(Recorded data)
Start of Block
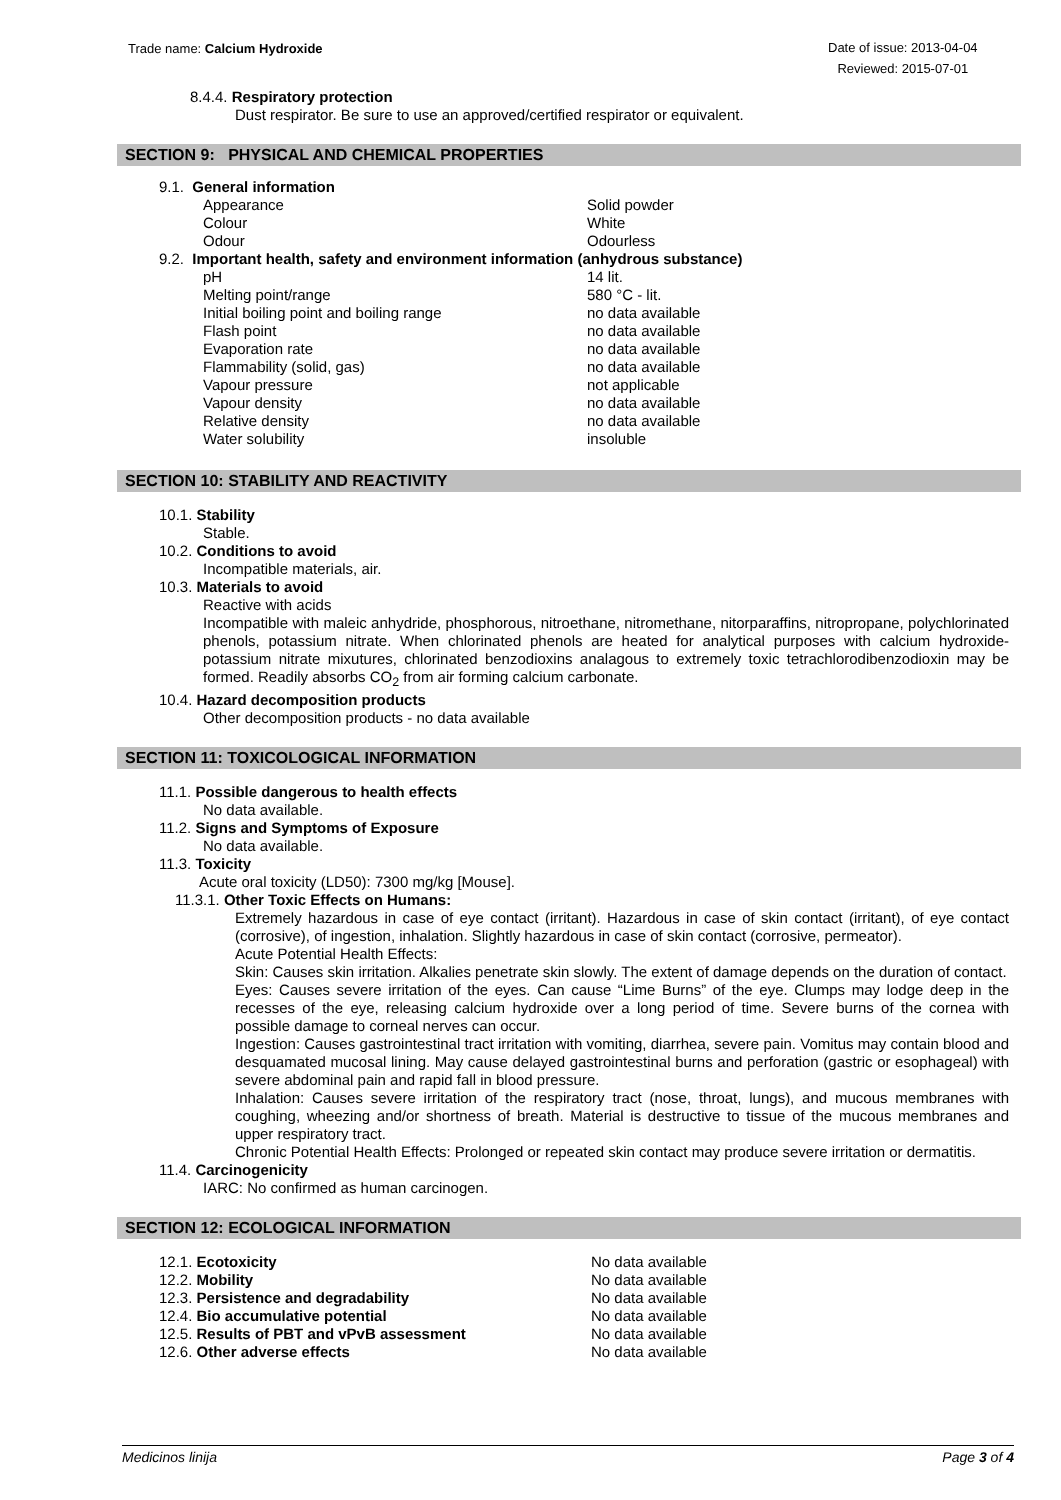Trade name: Calcium Hydroxide
Date of issue: 2013-04-04
Reviewed: 2015-07-01
8.4.4. Respiratory protection
Dust respirator. Be sure to use an approved/certified respirator or equivalent.
SECTION 9: PHYSICAL AND CHEMICAL PROPERTIES
9.1. General information
| Appearance | Solid powder |
| Colour | White |
| Odour | Odourless |
9.2. Important health, safety and environment information (anhydrous substance)
| pH | 14 lit. |
| Melting point/range | 580 °C - lit. |
| Initial boiling point and boiling range | no data available |
| Flash point | no data available |
| Evaporation rate | no data available |
| Flammability (solid, gas) | no data available |
| Vapour pressure | not applicable |
| Vapour density | no data available |
| Relative density | no data available |
| Water solubility | insoluble |
SECTION 10: STABILITY AND REACTIVITY
10.1. Stability
Stable.
10.2. Conditions to avoid
Incompatible materials, air.
10.3. Materials to avoid
Reactive with acids
Incompatible with maleic anhydride, phosphorous, nitroethane, nitromethane, nitorparaffins, nitropropane, polychlorinated phenols, potassium nitrate. When chlorinated phenols are heated for analytical purposes with calcium hydroxide-potassium nitrate mixutures, chlorinated benzodioxins analagous to extremely toxic tetrachlorodibenzodioxin may be formed. Readily absorbs CO<sub>2</sub> from air forming calcium carbonate.
10.4. Hazard decomposition products
Other decomposition products - no data available
SECTION 11: TOXICOLOGICAL INFORMATION
11.1. Possible dangerous to health effects
No data available.
11.2. Signs and Symptoms of Exposure
No data available.
11.3. Toxicity
Acute oral toxicity (LD50): 7300 mg/kg [Mouse].
11.3.1. Other Toxic Effects on Humans:
Extremely hazardous in case of eye contact (irritant). Hazardous in case of skin contact (irritant), of eye contact (corrosive), of ingestion, inhalation. Slightly hazardous in case of skin contact (corrosive, permeator).
Acute Potential Health Effects:
Skin: Causes skin irritation. Alkalies penetrate skin slowly. The extent of damage depends on the duration of contact.
Eyes: Causes severe irritation of the eyes. Can cause “Lime Burns” of the eye. Clumps may lodge deep in the recesses of the eye, releasing calcium hydroxide over a long period of time. Severe burns of the cornea with possible damage to corneal nerves can occur.
Ingestion: Causes gastrointestinal tract irritation with vomiting, diarrhea, severe pain. Vomitus may contain blood and desquamated mucosal lining. May cause delayed gastrointestinal burns and perforation (gastric or esophageal) with severe abdominal pain and rapid fall in blood pressure.
Inhalation: Causes severe irritation of the respiratory tract (nose, throat, lungs), and mucous membranes with coughing, wheezing and/or shortness of breath. Material is destructive to tissue of the mucous membranes and upper respiratory tract.
Chronic Potential Health Effects: Prolonged or repeated skin contact may produce severe irritation or dermatitis.
11.4. Carcinogenicity
IARC: No confirmed as human carcinogen.
SECTION 12: ECOLOGICAL INFORMATION
| 12.1. Ecotoxicity | No data available |
| 12.2. Mobility | No data available |
| 12.3. Persistence and degradability | No data available |
| 12.4. Bio accumulative potential | No data available |
| 12.5. Results of PBT and vPvB assessment | No data available |
| 12.6. Other adverse effects | No data available |
Medicinos linija Page 3 of 4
End of Block
All that is wanted is a faithful reproduction of the line above with "11.1. Possible dangerous to health effects", the line with "effects | No data available |", and every line in between.

11.1. Possible dangerous to health effects
No data available.
11.2. Signs and Symptoms of Exposure
No data available.
11.3. Toxicity
Acute oral toxicity (LD50): 7300 mg/kg [Mouse].
11.3.1. Other Toxic Effects on Humans:
Extremely hazardous in case of eye contact (irritant). Hazardous in case of skin contact (irritant), of eye contact (corrosive), of ingestion, inhalation. Slightly hazardous in case of skin contact (corrosive, permeator).
Acute Potential Health Effects:
Skin: Causes skin irritation. Alkalies penetrate skin slowly. The extent of damage depends on the duration of contact.
Eyes: Causes severe irritation of the eyes. Can cause “Lime Burns” of the eye. Clumps may lodge deep in the recesses of the eye, releasing calcium hydroxide over a long period of time. Severe burns of the cornea with possible damage to corneal nerves can occur.
Ingestion: Causes gastrointestinal tract irritation with vomiting, diarrhea, severe pain. Vomitus may contain blood and desquamated mucosal lining. May cause delayed gastrointestinal burns and perforation (gastric or esophageal) with severe abdominal pain and rapid fall in blood pressure.
Inhalation: Causes severe irritation of the respiratory tract (nose, throat, lungs), and mucous membranes with coughing, wheezing and/or shortness of breath. Material is destructive to tissue of the mucous membranes and upper respiratory tract.
Chronic Potential Health Effects: Prolonged or repeated skin contact may produce severe irritation or dermatitis.
11.4. Carcinogenicity
IARC: No confirmed as human carcinogen.
SECTION 12: ECOLOGICAL INFORMATION
| 12.1. Ecotoxicity | No data available |
| 12.2. Mobility | No data available |
| 12.3. Persistence and degradability | No data available |
| 12.4. Bio accumulative potential | No data available |
| 12.5. Results of PBT and vPvB assessment | No data available |
| 12.6. Other adverse effects | No data available |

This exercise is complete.